#### [Page images and extracted text]
-*-

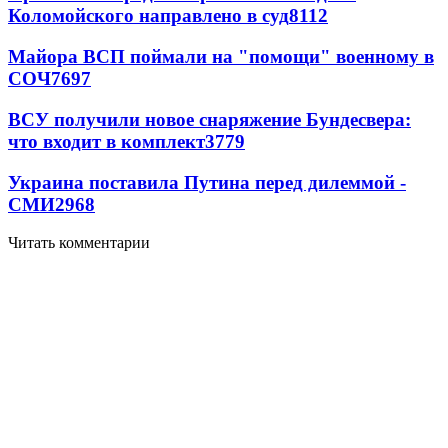
Коломойского направлено в суд
8112
Майора ВСП поймали на "помощи" военному в
СОЧ
7697
ВСУ получили новое снаряжение Бундесвера:
что входит в комплект
3779
Украина поставила Путина перед дилеммой -
СМИ
2968
Читать комментарии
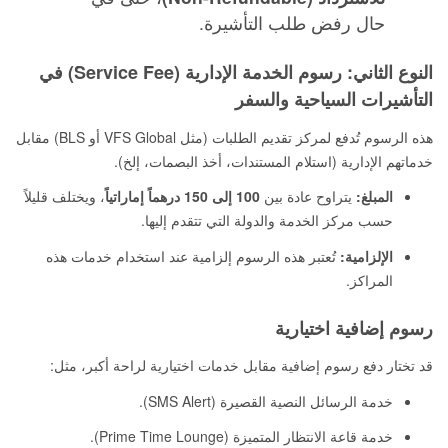
حال رفض طلب التأشيرة.
النوع الثاني: رسوم الخدمة الإدارية (Service Fee) في
التأشيرات السياحية والسفر
هذه الرسوم تُدفع لمركز تقديم الطلبات (مثل VFS Global أو BLS) مقابل
خدماتهم الإدارية (استلام المستندات، أخذ البصمات، إلخ).
المبلغ:
يتراوح عادة بين
100 إلى 150 درهماً إماراتياً
، ويختلف قليلاً
حسب مركز الخدمة والدولة التي تتقدم إليها.
الإلزامية:
تُعتبر هذه الرسوم إلزامية عند استخدام خدمات هذه
المراكز.
رسوم إضافية اختيارية
قد تختار دفع رسوم إضافية مقابل خدمات اختيارية لراحة أكبر، مثل:
خدمة الرسائل النصية القصيرة (SMS Alert).
خدمة قاعة الانتظار المتميزة (Prime Time Lounge).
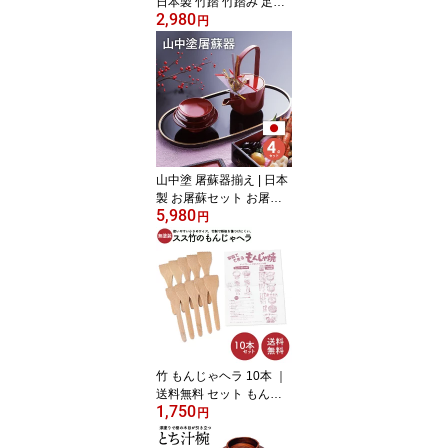
日本製 竹踏 竹踏み 足裏
2,980
マッサージ 足踏み 足つ
円
ぼ フットマッサージ 青
竹踏み 気持ちいい 健康
ダイエット 手軽 簡単 在
宅 おすすめ 酒井産業
山中塗 屠蘇器揃え | 日本
製 お屠蘇セット お屠蘇
5,980
日本 伝統文化 盃 とそ飾
円
り付 セット 結婚式 結納
内祝 祝い 御祝 和酒器 酒
器 とそき おとそ 飾り コ
ンパクト 酒井産業
竹 もんじゃヘラ 10本 ｜
送料無料 セット もんじ
1,750
ゃ へら もんじゃ焼き お
円
好み焼き おすすめ 竹製
ヘラ 竹べら 竹へら 料理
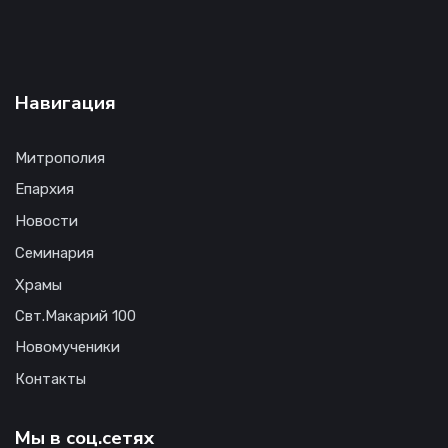
Навигация
Митрополия
Епархия
Новости
Семинария
Храмы
Свт.Макарий 100
Новомученики
Контакты
Мы в соц.сетях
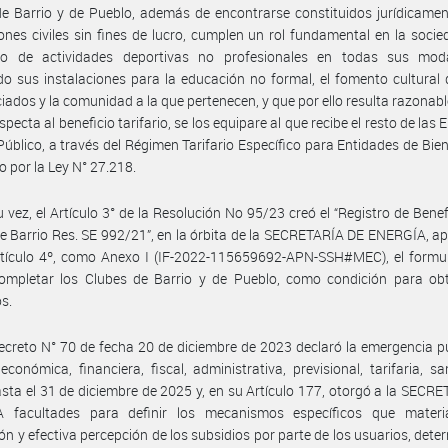
e Barrio y de Pueblo, además de encontrarse constituidos jurídicame
ones civiles sin fines de lucro, cumplen un rol fundamental en la socie
llo de actividades deportivas no profesionales en todas sus moda
ndo sus instalaciones para la educación no formal, el fomento cultural
iados y la comunidad a la que pertenecen, y que por ello resulta razonabl
specta al beneficio tarifario, se los equipare al que recibe el resto de las
Público, a través del Régimen Tarifario Específico para Entidades de Bien
o por la Ley N° 27.218.
u vez, el Artículo 3° de la Resolución No 95/23 creó el “Registro de Benefi
e Barrio Res. SE 992/21”, en la órbita de la SECRETARÍA DE ENERGÍA, 
rtículo 4º, como Anexo I (IF-2022-115659692-APN-SSH#MEC), el formul
ompletar los Clubes de Barrio y de Pueblo, como condición para obt
os.
ecreto N° 70 de fecha 20 de diciembre de 2023 declaró la emergencia p
económica, financiera, fiscal, administrativa, previsional, tarifaria, san
asta el 31 de diciembre de 2025 y, en su Artículo 177, otorgó a la SECR
 facultades para definir los mecanismos específicos que materia
ón y efectiva percepción de los subsidios por parte de los usuarios, det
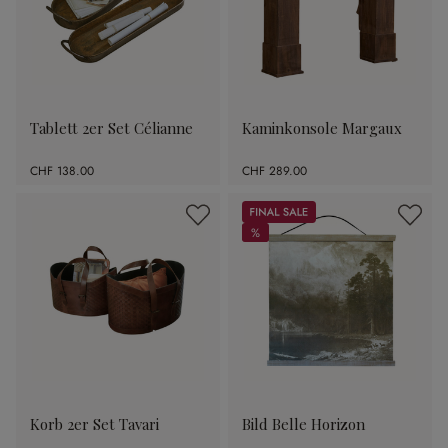
Tablett 2er Set Célianne
Kaminkonsole Margaux
CHF 138.00
CHF 289.00
Sale
%
%
Korb 2er Set Tavari
Bild Belle Horizon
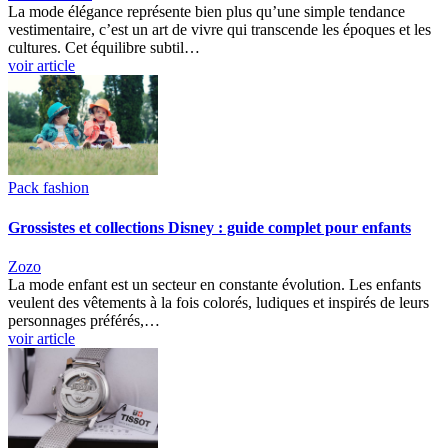
La mode élégance représente bien plus qu’une simple tendance
vestimentaire, c’est un art de vivre qui transcende les époques et les
cultures. Cet équilibre subtil…
voir article
Pack fashion
Grossistes et collections Disney : guide complet pour enfants
Zozo
La mode enfant est un secteur en constante évolution. Les enfants
veulent des vêtements à la fois colorés, ludiques et inspirés de leurs
personnages préférés,…
voir article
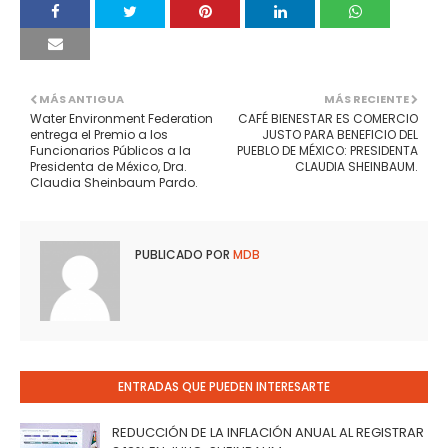
MÁS ANTIGUA
MÁS RECIENTE
Water Environment Federation
CAFÉ BIENESTAR ES COMERCIO
entrega el Premio a los
JUSTO PARA BENEFICIO DEL
Funcionarios Públicos a la
PUEBLO DE MÉXICO: PRESIDENTA
Presidenta de México, Dra.
CLAUDIA SHEINBAUM.
Claudia Sheinbaum Pardo.
PUBLICADO POR
MDB
ENTRADAS QUE PUEDEN INTERESARTE
REDUCCIÓN DE LA INFLACIÓN ANUAL AL REGISTRAR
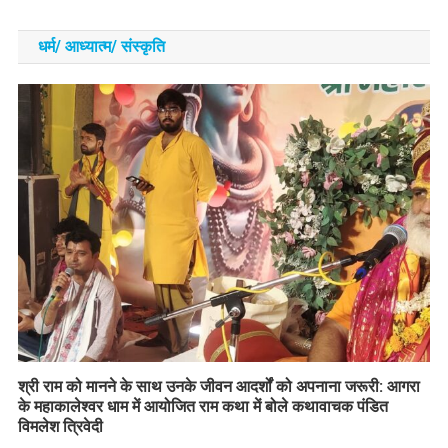
धर्म/ आध्‍यात्‍म/ संस्‍कृति
​श्री राम को मानने के साथ उनके जीवन आदर्शों को अपनाना जरूरी: आगरा
के महाकालेश्वर धाम में आयोजित राम कथा में बोले कथावाचक पंडित
विमलेश त्रिवेदी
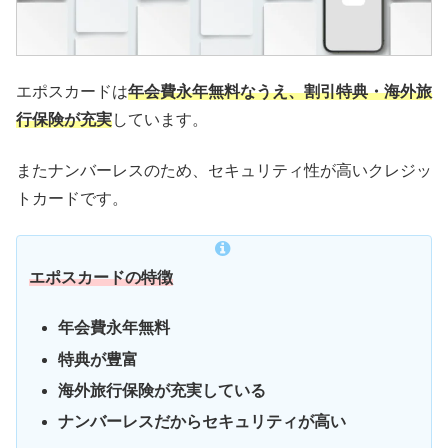
エポスカードは
年会費永年無料なうえ、割引特典・海外旅
行保険が充実
しています。
またナンバーレスのため、セキュリティ性が高いクレジッ
トカードです。
エポスカードの特徴
年会費永年無料
特典が豊富
海外旅行保険が充実している
ナンバーレスだからセキュリティが高い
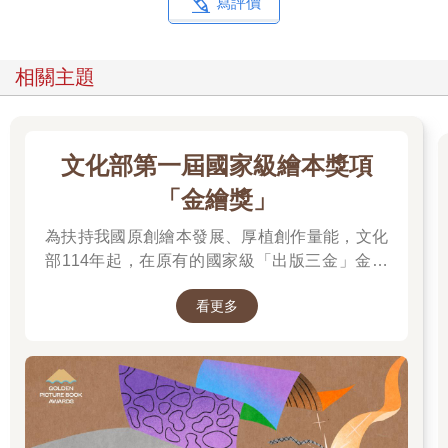
坡向來喜歡白居易，白居易曾在東坡種花，也曾經寫過〈步東
寫評價
坡〉一詩：「朝上東坡步，夕上東坡步。東坡何所愛，愛此新成
樹。」有了此號，此年就是蘇東坡元年了。
照理說，一個人遭此噩運，應該是早埋怨、晚嗟嘆的，然而他卻
相關主題
像一個重新出生的人，似乎愛上了這種自耕自食的生活。只有午
夜夢迴時，還有一些對無常人生的感慨。感慨偏向自嘲，自嘲中
也有一種豁達；他笑自己謀生拙，「團團如磨驢」，就算是「夢
斷酒醒山雨絕」，也還有「笑看飢鼠上燈檠」的小小瀟灑。
文化部第一屆國家級繪本獎項
這時，他和十多年後想要他命的章惇，還算是好朋友。他還曾回
「金繪獎」
信給千里之外的章惇，說自己的一頭牛，差點病死了；請獸醫
來，也看不出是發生了什麼問題，還好自己的妻子王潤之也出身
為扶持我國原創繪本發展、厚植創作量能，文化
自農家，知道這是一種叫做豆斑瘡的病，只要拿一種叫做青蒿粥
部114年起，在原有的國家級「出版三金」金鼎
餵牠就好了。治好了一頭牛，他以妻子為榮，開心叫好。房子落
獎、金漫獎、金典獎外，新增「金繪獎」，希望
成了，好歹可以安居；雖然沒有俸祿，還可以靠自己的勞力把全
看更多
家餵飽。一個被下放、不知道何時又有人來找麻煩的知識分子，
促進台灣圖文出版的多元發展。獎項分為「特別
讚美起黃州價廉物美的生活來了。他說這裡山水佳絕，酒也釀得
貢獻獎」、「繪本新人獎」、「繪本編輯獎」、
好，盛產橘子、柿子，芋頭好大一個，和他的故鄉一樣。跟北方
「跨域應用獎」、「年度繪本獎」，以及「金繪
一樣有羊肉吃，豬肉、牛肉、鹿肉價格便宜如土，魚蟹根本就是
大獎」。
不要錢的……只要你能夠在烹飪上發揮一點創意，那麼此地還真
的無可挑剔。
長江中魚肉鮮美，山坡上有好筍叢生，東坡在這裡做出了好吃的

-*-

Quote all of the entries word for word, omitting any pictures.

Коломойского направлено в суд
8112
Майора ВСП поймали на "помощи" военному в
СОЧ
7697
ВСУ получили новое снаряжение Бундесвера:
что входит в комплект
3779
Украина поставила Путина перед дилеммой -
СМИ
2968
Читать комментарии
حال رفض طلب التأشيرة.
النوع الثاني: رسوم الخدمة الإدارية (Service Fee) في
التأشيرات السياحية والسفر
هذه الرسوم تُدفع لمركز تقديم الطلبات (مثل VFS Global أو BLS) مقابل
خدماتهم الإدارية (استلام المستندات، أخذ البصمات، إلخ).
المبلغ:
يتراوح عادة بين
100 إلى 150 درهماً إماراتياً
، ويختلف قليلاً
حسب مركز الخدمة والدولة التي تتقدم إليها.
الإلزامية:
تُعتبر هذه الرسوم إلزامية عند استخدام خدمات هذه
المراكز.
رسوم إضافية اختيارية
قد تختار دفع رسوم إضافية مقابل خدمات اختيارية لراحة أكبر، مثل:
خدمة الرسائل النصية القصيرة (SMS Alert).
خدمة قاعة الانتظار المتميزة (Prime Time Lounge).
日本製 竹踏 竹踏み 足裏
2,980
マッサージ 足踏み 足つ
円
ぼ フットマッサージ 青
竹踏み 気持ちいい 健康
ダイエット 手軽 簡単 在
宅 おすすめ 酒井産業
山中塗 屠蘇器揃え | 日本
製 お屠蘇セット お屠蘇
5,980
日本 伝統文化 盃 とそ飾
円
り付 セット 結婚式 結納
内祝 祝い 御祝 和酒器 酒
器 とそき おとそ 飾り コ
ンパクト 酒井産業
竹 もんじゃヘラ 10本 ｜
送料無料 セット もんじ
1,750
ゃ へら もんじゃ焼き お
円
好み焼き おすすめ 竹製
ヘラ 竹べら 竹へら 料理
Навигация
Митрополия
Епархия
Новости
Семинария
Храмы
Свт.Макарий 100
Новомученики
Контакты
Мы в соц.сетях
e Barrio y de Pueblo, además de encontrarse constituidos jurídicame
ones civiles sin fines de lucro, cumplen un rol fundamental en la socie
llo de actividades deportivas no profesionales en todas sus moda
ndo sus instalaciones para la educación no formal, el fomento cultural
iados y la comunidad a la que pertenecen, y que por ello resulta razonabl
specta al beneficio tarifario, se los equipare al que recibe el resto de las
Público, a través del Régimen Tarifario Específico para Entidades de Bien
o por la Ley N° 27.218.
u vez, el Artículo 3° de la Resolución No 95/23 creó el “Registro de Benefi
e Barrio Res. SE 992/21”, en la órbita de la SECRETARÍA DE ENERGÍA, 
rtículo 4º, como Anexo I (IF-2022-115659692-APN-SSH#MEC), el formul
ompletar los Clubes de Barrio y de Pueblo, como condición para obt
os.
ecreto N° 70 de fecha 20 de diciembre de 2023 declaró la emergencia p
económica, financiera, fiscal, administrativa, previsional, tarifaria, san
asta el 31 de diciembre de 2025 y, en su Artículo 177, otorgó a la SECR
 facultades para definir los mecanismos específicos que materia
ón y efectiva percepción de los subsidios por parte de los usuarios, det
Tablett 2er Set Célianne
Kaminkonsole Margaux
CHF 138.00
CHF 289.00
Sale
%
%
Korb 2er Set Tavari
Bild Belle Horizon
La mode élégance représente bien plus qu’une simple tendance
vestimentaire, c’est un art de vivre qui transcende les époques et les
cultures. Cet équilibre subtil…
voir article
Pack fashion
Grossistes et collections Disney : guide complet pour enfants
Zozo
La mode enfant est un secteur en constante évolution. Les enfants
veulent des vêtements à la fois colorés, ludiques et inspirés de leurs
personnages préférés,…
voir article
MÁS ANTIGUA
MÁS RECIENTE
Water Environment Federation
CAFÉ BIENESTAR ES COMERCIO
entrega el Premio a los
JUSTO PARA BENEFICIO DEL
Funcionarios Públicos a la
PUEBLO DE MÉXICO: PRESIDENTA
Presidenta de México, Dra.
CLAUDIA SHEINBAUM.
Claudia Sheinbaum Pardo.
PUBLICADO POR
MDB
ENTRADAS QUE PUEDEN INTERESARTE
REDUCCIÓN DE LA INFLACIÓN ANUAL AL REGISTRAR
धर्म/ आध्‍यात्‍म/ संस्‍कृति
​श्री राम को मानने के साथ उनके जीवन आदर्शों को अपनाना जरूरी: आगरा
के महाकालेश्वर धाम में आयोजित राम कथा में बोले कथावाचक पंडित
विमलेश त्रिवेदी
エポスカードは
年会費永年無料なうえ、割引特典・海外旅
行保険が充実
しています。
またナンバーレスのため、セキュリティ性が高いクレジッ
トカードです。
エポスカードの特徴
年会費永年無料
特典が豊富
海外旅行保険が充実している
ナンバーレスだからセキュリティが高い
坡向來喜歡白居易，白居易曾在東坡種花，也曾經寫過〈步東
寫評價
坡〉一詩：「朝上東坡步，夕上東坡步。東坡何所愛，愛此新成
樹。」有了此號，此年就是蘇東坡元年了。
照理說，一個人遭此噩運，應該是早埋怨、晚嗟嘆的，然而他卻
相關主題
像一個重新出生的人，似乎愛上了這種自耕自食的生活。只有午
夜夢迴時，還有一些對無常人生的感慨。感慨偏向自嘲，自嘲中
也有一種豁達；他笑自己謀生拙，「團團如磨驢」，就算是「夢
斷酒醒山雨絕」，也還有「笑看飢鼠上燈檠」的小小瀟灑。
文化部第一屆國家級繪本獎項
這時，他和十多年後想要他命的章惇，還算是好朋友。他還曾回
「金繪獎」
信給千里之外的章惇，說自己的一頭牛，差點病死了；請獸醫
來，也看不出是發生了什麼問題，還好自己的妻子王潤之也出身
為扶持我國原創繪本發展、厚植創作量能，文化
自農家，知道這是一種叫做豆斑瘡的病，只要拿一種叫做青蒿粥
部114年起，在原有的國家級「出版三金」金鼎
餵牠就好了。治好了一頭牛，他以妻子為榮，開心叫好。房子落
獎、金漫獎、金典獎外，新增「金繪獎」，希望
成了，好歹可以安居；雖然沒有俸祿，還可以靠自己的勞力把全
看更多
家餵飽。一個被下放、不知道何時又有人來找麻煩的知識分子，
促進台灣圖文出版的多元發展。獎項分為「特別
讚美起黃州價廉物美的生活來了。他說這裡山水佳絕，酒也釀得
貢獻獎」、「繪本新人獎」、「繪本編輯獎」、
好，盛產橘子、柿子，芋頭好大一個，和他的故鄉一樣。跟北方
「跨域應用獎」、「年度繪本獎」，以及「金繪
一樣有羊肉吃，豬肉、牛肉、鹿肉價格便宜如土，魚蟹根本就是
大獎」。
不要錢的……只要你能夠在烹飪上發揮一點創意，那麼此地還真
的無可挑剔。
長江中魚肉鮮美，山坡上有好筍叢生，東坡在這裡做出了好吃的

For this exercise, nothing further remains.